We like Ike and David Icke in equal measure,

Eric Cartman and Eric Blair,

Suleyman, Sid Vicious, Che Guevara and El Cid.

*

In fourteen hundred and ninety two

Columbus sailed the ocean blue

& Spain was cleared of Muslims and Jews.

Sugar seed, small-pox, slavery,

genocide & intolerance

wash up in the galleons’ wake of spume and scum,

Aphrodite-like, on Caribbean shores.

*

The shadow of a bony-fingered hand

hovers over the apocalypse switch.

Mocking Noah’s single dove.

 

6 comments

  1. I really don’t know why but I liked your other responses to the rehab more.
    I don’t want to say it’s bad – it really isn’t. Your other pieces just spoke a lot more to me.

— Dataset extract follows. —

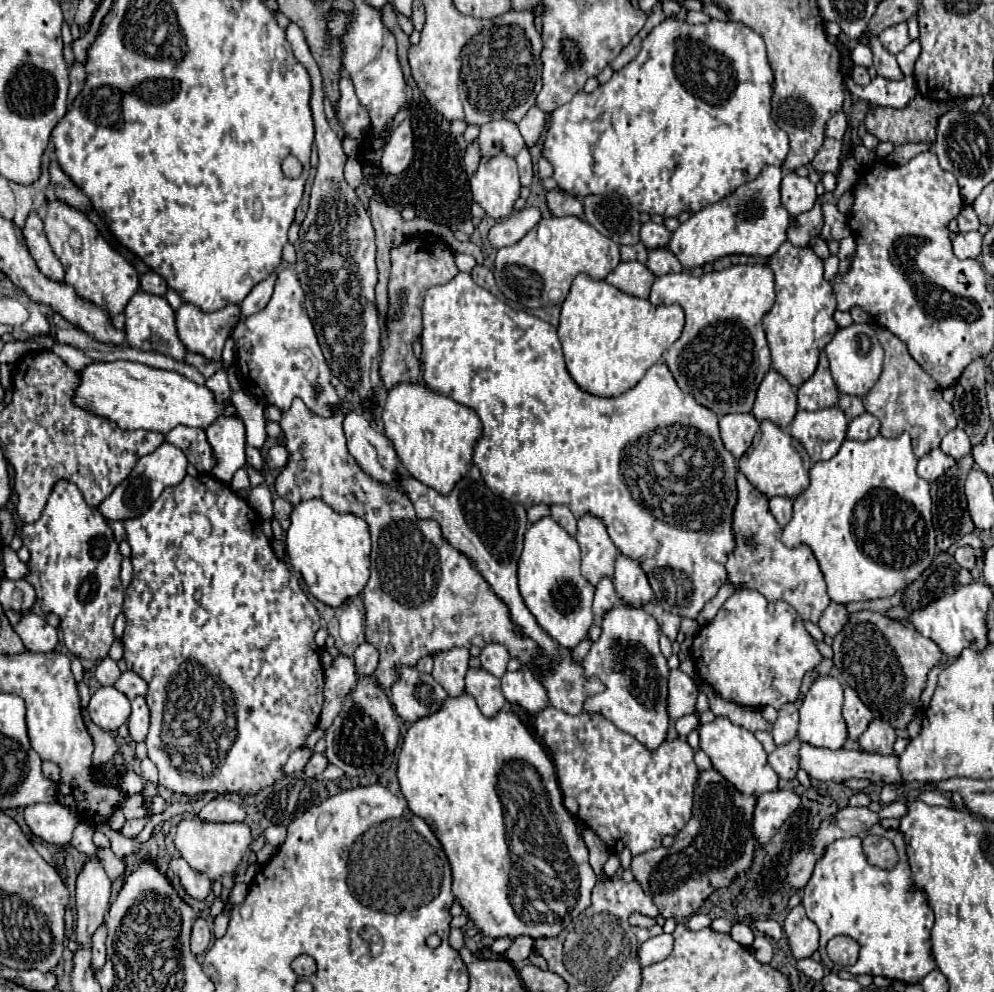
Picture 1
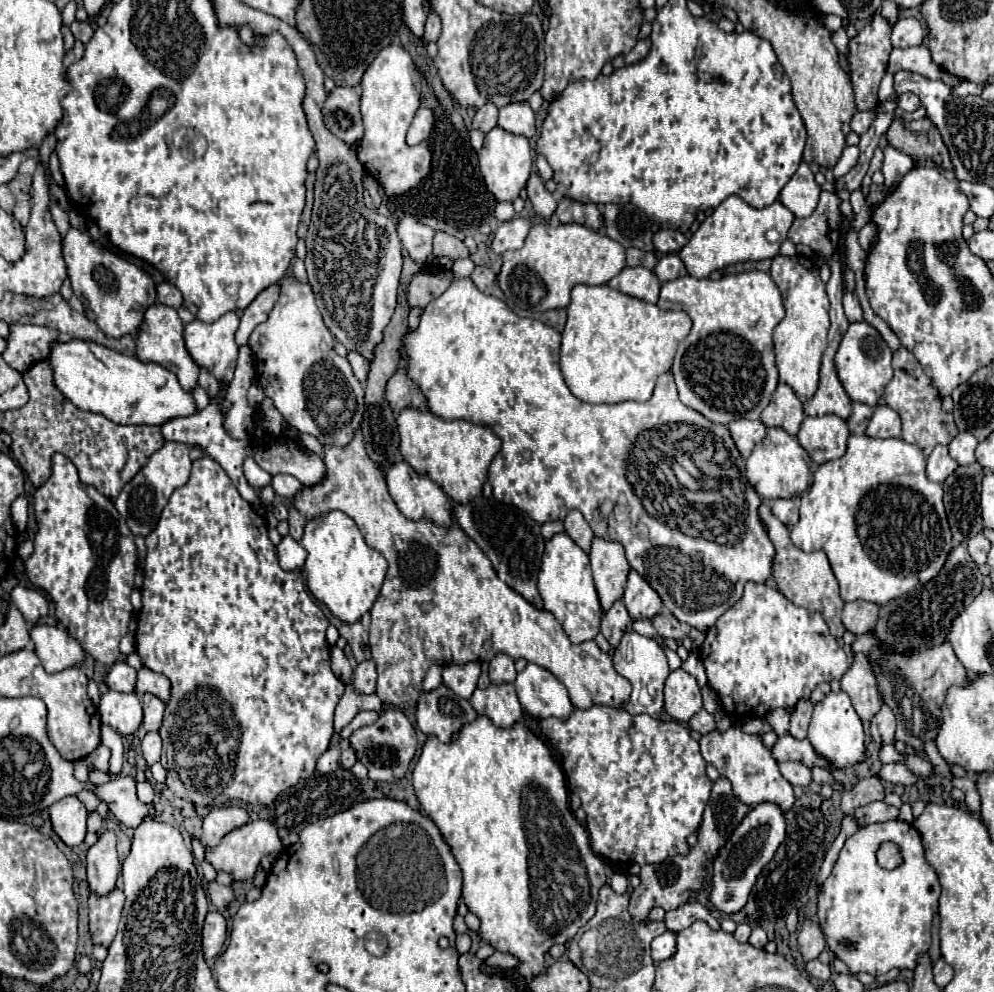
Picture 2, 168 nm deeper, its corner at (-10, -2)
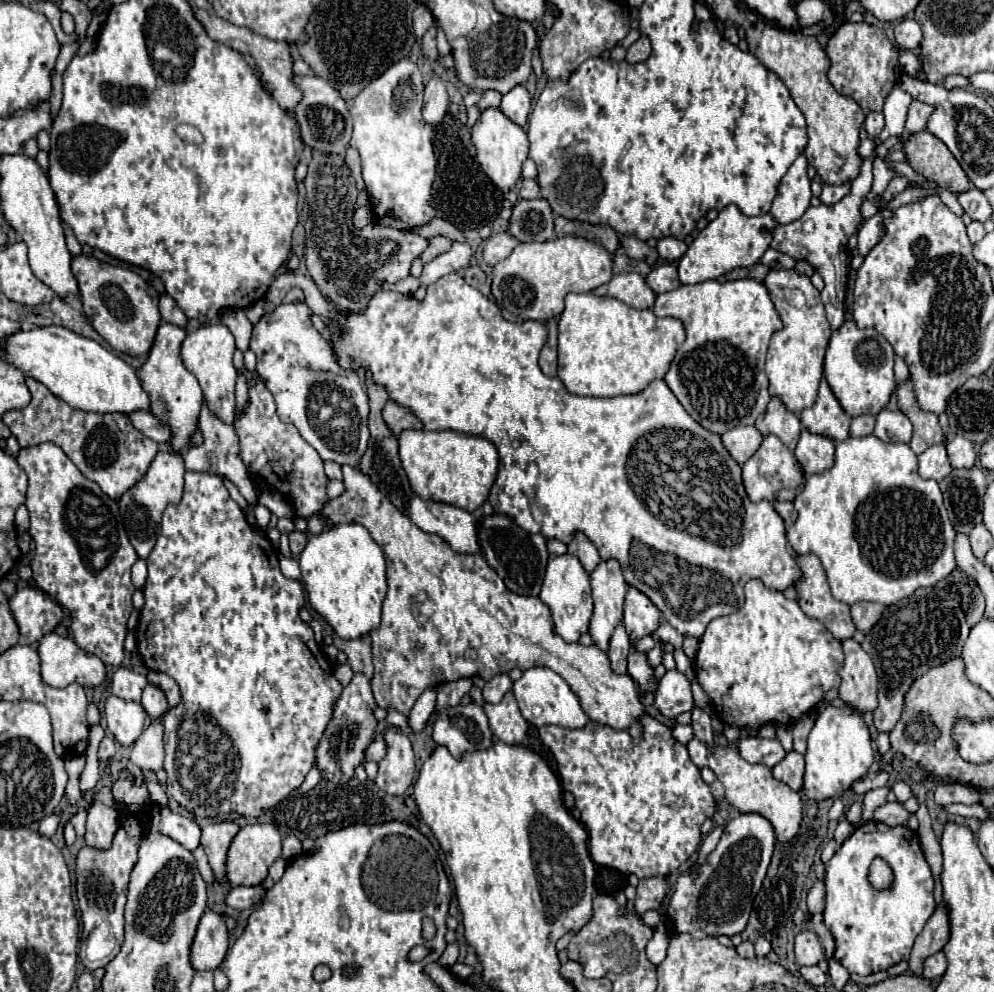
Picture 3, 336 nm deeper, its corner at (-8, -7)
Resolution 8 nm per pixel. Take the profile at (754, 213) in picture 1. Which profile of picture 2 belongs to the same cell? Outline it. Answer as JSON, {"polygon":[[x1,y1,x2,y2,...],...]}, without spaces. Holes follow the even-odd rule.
{"polygon":[[731,195,713,211,713,215,709,215,701,223,689,243,679,251,679,257,685,263,687,273,695,279,705,279,713,271,723,269,731,263,771,259,779,253,779,245,787,239,787,231,793,219,793,213,779,201,765,209,755,209,741,197]]}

    Keep going – I am looking forward to the next one 🙂

    • Thank you for your feedback, which is always welcome and appreciated, and for continuing to follow my posts. I write in a variety of styles and use many different voices, some of which, understandably, may not be to everyone’s taste.

  2. I am intrigued by the approach, left breathless by the pace, and find myself applauding the wisdom of the poem. It is indeed unique. It seems a bit chaotic, but I believe that is the intent. The more I roll it around in my id, the more I like it.